Virginia’s freshly inaugurated 73rd governor, Dr. Ralph Northam, told nearly 400 participants in the Virginia Interfaith Center for Public Policy’s annual Day for All People Tuesday that the time was right for expanding healthcare access in the Commonwealth.
“We have the availability of expanding Medicaid,” Northam said at the event’s morning kick-off at St. Paul’s Episcopal Church, “of making sure that close to 400,000 working Virginians have access to healthcare. There are individuals who are working one, two and three jobs but they can’t afford coverage because the cost of healthcare has risen a lot faster than people’s salaries.
“No individual, no family, should be one medical illness away from financial demise,” the governor continued. “We as a society have to decide whether healthcare is a right or is it a privilege. And personally, having taken care of thousands of children and their families, nobody in this country, in Virginia should have to make a decision as to whether they stay home or go and seek medical care.
“Every day that we don’t expand healthcare not only are we are losing, but we’re giving to other states we compete with, $6 million a day. Since January, 2014, we’ve given away $10 billion – billion with a b – dollars.”
The record turnout for the Day for All People also heard from new State Secretary of Health and Human Recourses Dr. Daniel Carey, who echoed the governor’s take on Medicaid expansion and also predicted success in 2018.
“We in Virginia have waited too long,” Carey said. “Ten billion (dollars) in the last five years that we have forgone simply because of an ideology that divides us. This program may have economic challenges in the future, but to acknowledge that, and that this program has benefitted so many other states with decreased healthcare costs for many conditions. Not our own. We should make sure those additional resources are available to the people of Virginia. Finally I sense that, with your help, and with your advocacy, and other groups like yours, along with the governor’s support and so much support in the General Assembly, we will be successful this year.”

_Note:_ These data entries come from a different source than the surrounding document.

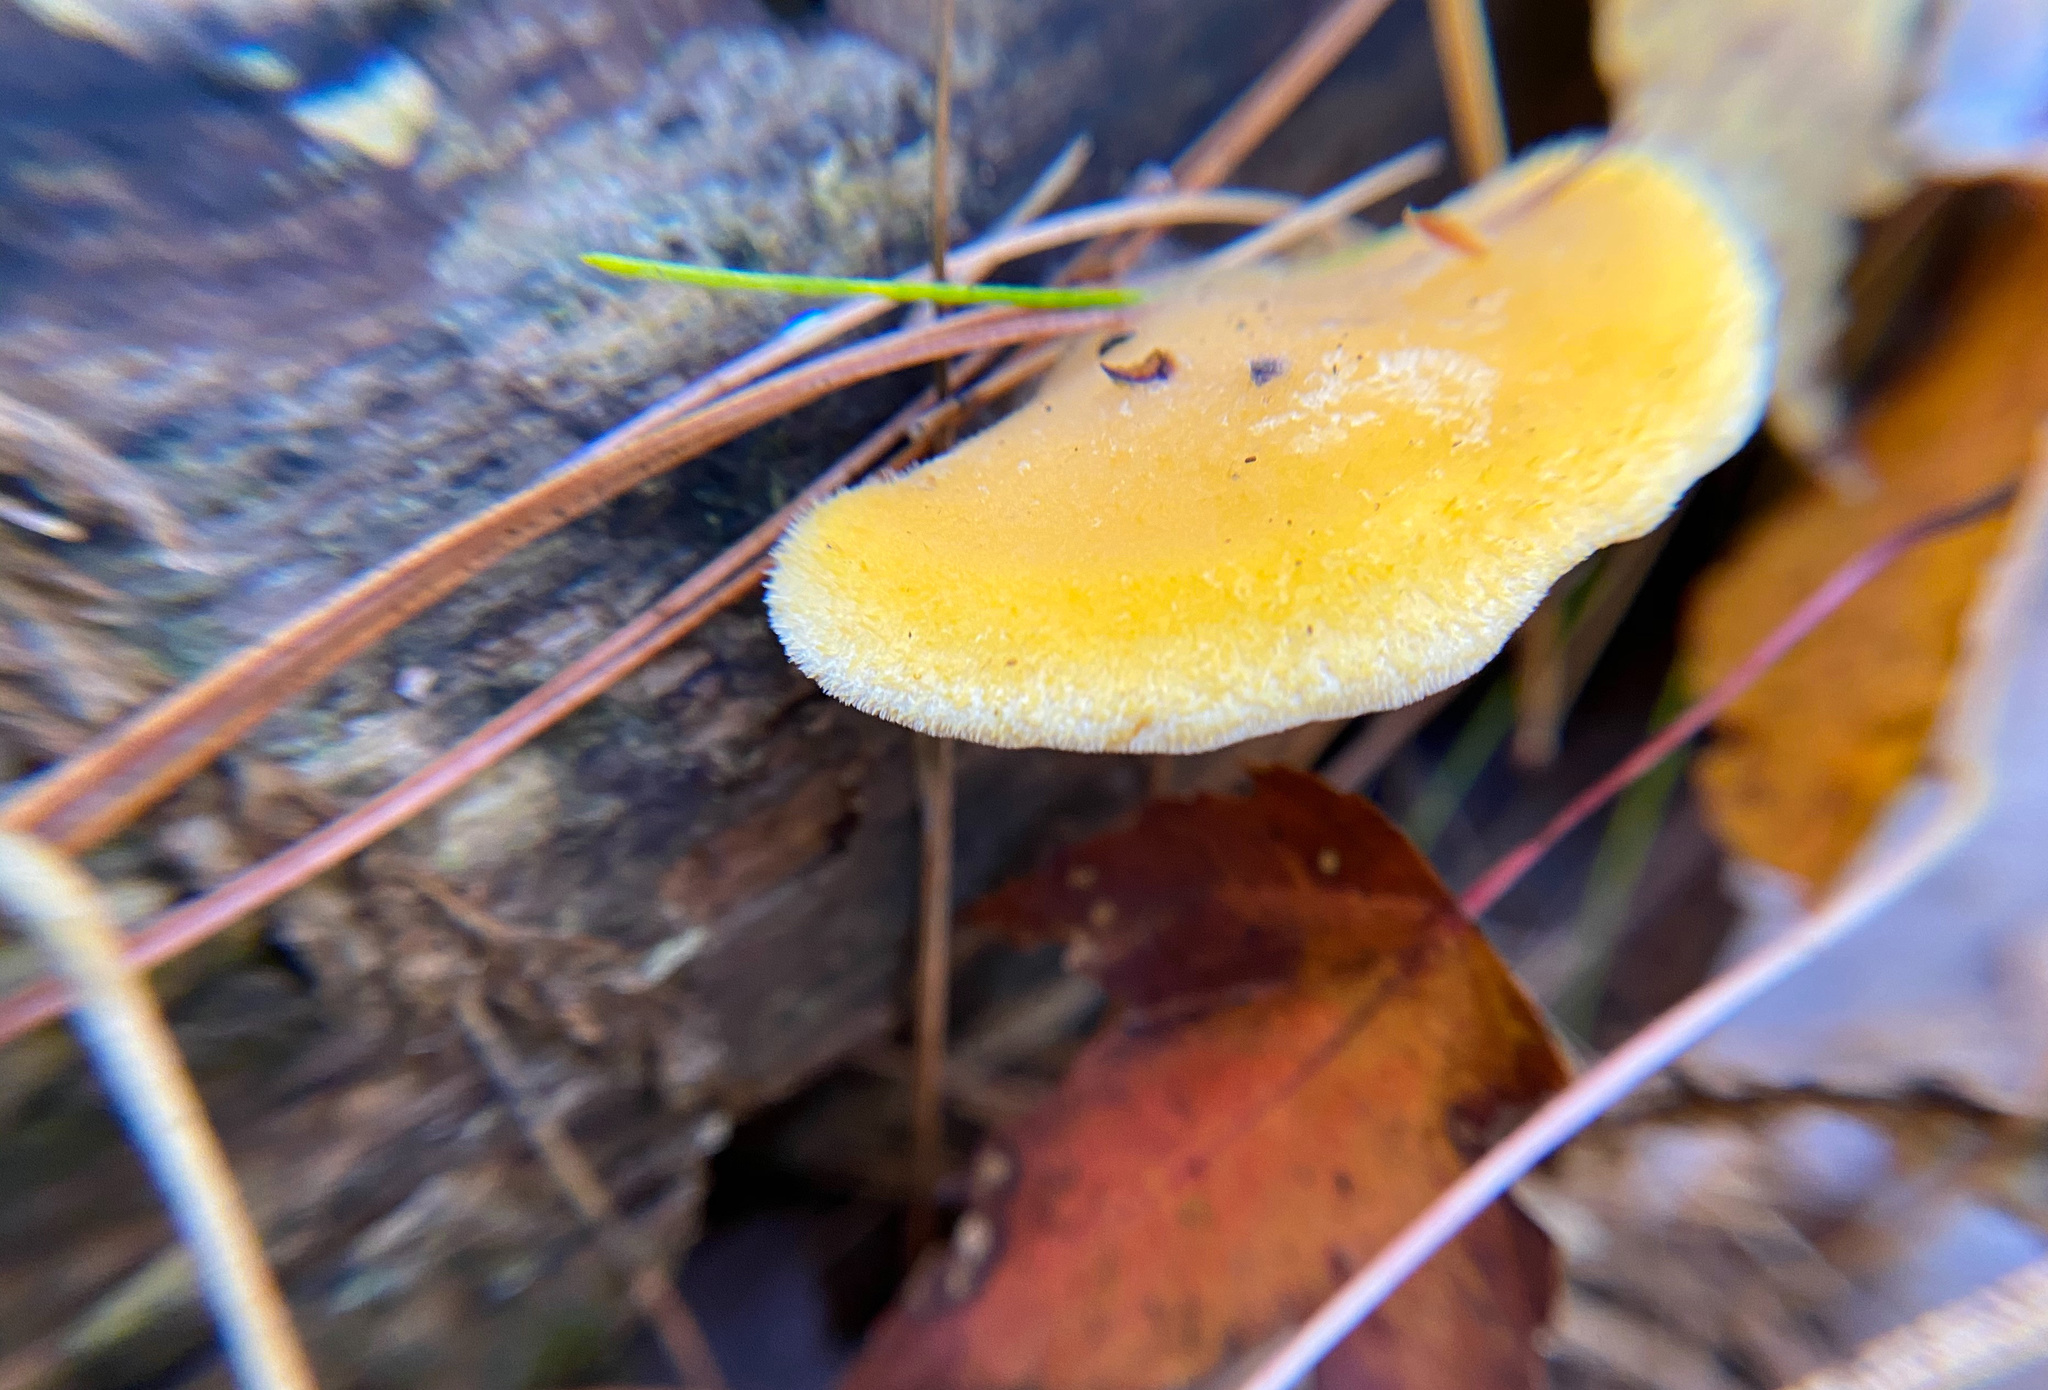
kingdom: Fungi
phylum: Basidiomycota
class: Agaricomycetes
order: Agaricales
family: Phyllotopsidaceae
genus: Phyllotopsis
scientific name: Phyllotopsis nidulans
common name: Orange mock oyster
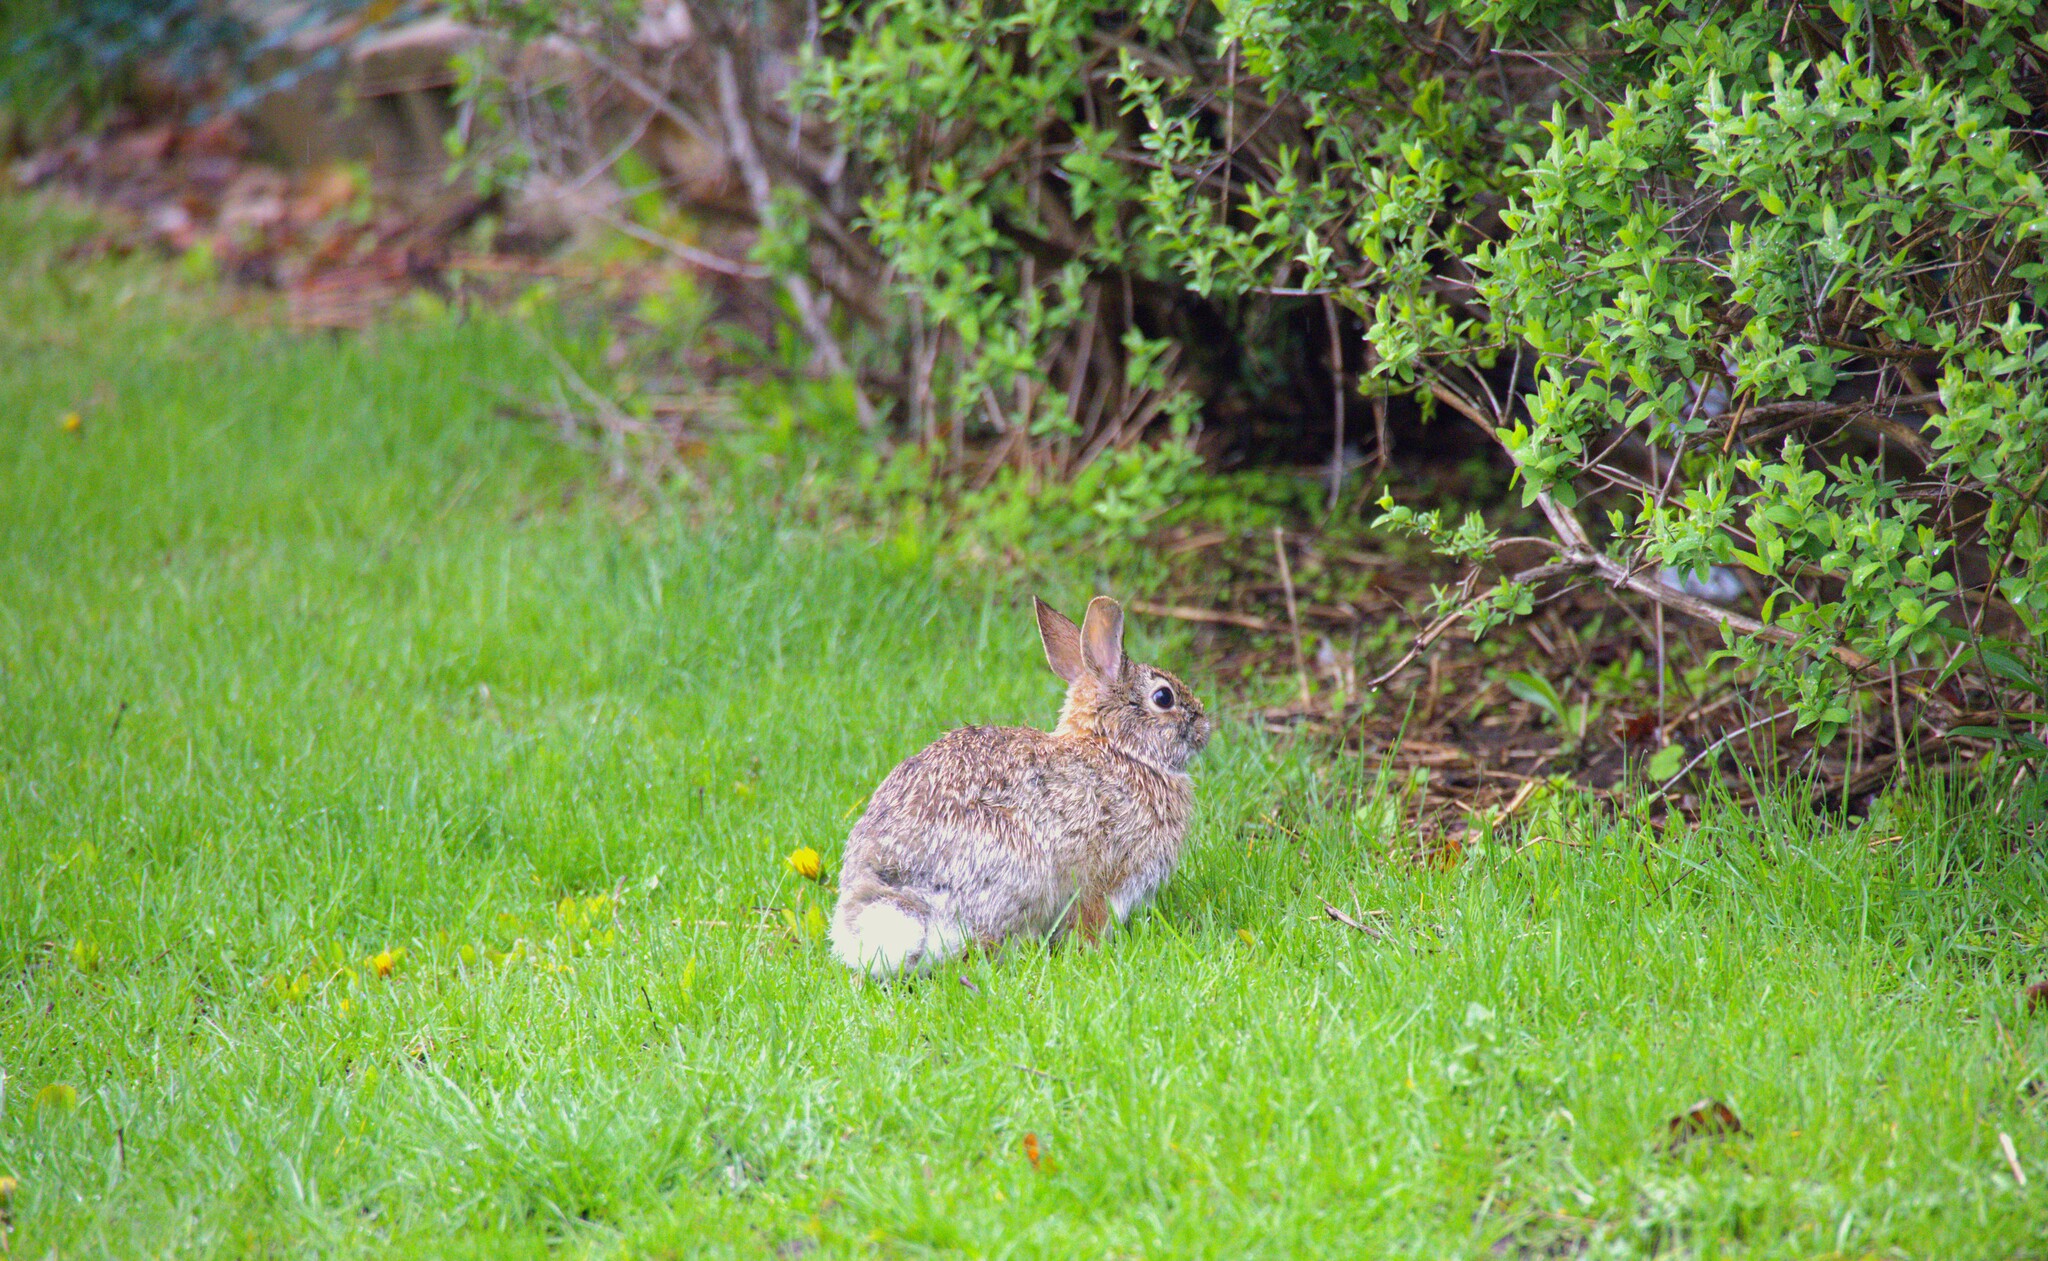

“It’s a question of simple justice to me,” Carey added, “a question of fairness, a question of how could we not do this in order to help so many of our brothers and sisters who are in need?”
The Day for All People participants spent time at legislative offices in the Pocahontas Building in the morning, meeting with their local lawmakers. After lunch, they joined one of five different workshops.
Gov. Northam also touched on other issues during his speech, including gun violence. “I grew up on the Eastern Shore, hunting and fishing,” he said. “I respect the Second Amendment. But I’ve also had some experiences in my life that have put things in perspective. One was serving in the United States Army for eight years. I took care of wounded soldiers during Desert Storm, I know all too well what weapons of war do to human beings. We do not need these weapons of war on our streets and in our society. We have work to do. We need to promote responsible gun ownership.”
Northam again urged the General Assembly to raise the nation’s lowest threshold for felony theft. “If someone makes a mistake, uses poor judgment, and picks up a used iPhone or a pair of boots that’s work more than $200, they’re going to be changed with a felony. They’re going to enter our prison system and have their lives ruined. In the process there’s legislation to raise it to $500 – personally I think it should be a bit higher, but things happen in stages here.”
He also encouraged a climate of welcome and inclusiveness toward all people in Virginia. “If you look around this beautiful church we’re in, you will see that we live in a diverse society and getting more diverse every day. It is that diversity that makes Virginia who we are, and we need to recognize that.”